Il 24 marzo 2006 le reliquie di Gianna Beretta sono state portate nella cappella del Parlamento polacco alla presenza di Pierluigi Molla, uno dei figli. «Il 30 marzo 2016», racconta Zajac, «le reliquie sono arrivate nella cappella privata del presidente della Repubblica Andrzej Duda, portate dalla figlia Gianna Emanuela, quella che la madre salvò con il suo sacrificio. Ci sono centinaia di parrocchie in Polonia che le hanno accolte. Le ho portate negli Stati Uniti, Australia, Russia, Ucraina, Ungheria, Scozia e Belgio».

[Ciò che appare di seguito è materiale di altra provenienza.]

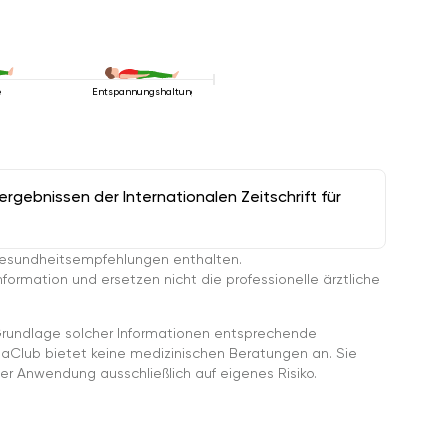
e
Entspannungshaltung
gebnissen der Internationalen Zeitschrift für
esundheitsempfehlungen enthalten.
ormation und ersetzen nicht die professionelle ärztliche
rundlage solcher Informationen entsprechende
gaClub bietet keine medizinischen Beratungen an. Sie
er Anwendung ausschließlich auf eigenes Risiko.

Karol Wojtyla morì alle 21,37 del 2 aprile 2005. Ha sempre nutritio una forte devozione mariana, a partire dalla recita del Rosario. È per questo che la Conferenza episcopale italiana ha promosso per la serata di oggi (inizio alle 21) un momento di preghiera particolare: un rosario coronato da una preghiera di supplica a san Giovanni Paolo II in questi giorni tragicamente segnati dal coronavirus. La preghiera - trasmessa in diretta da TV2000 e da RadioInBlu - si tiene nella Cappella dedicata a san Giuseppe Moscati, il santo medico, del Policlinico Agostino Gemelli di Roma.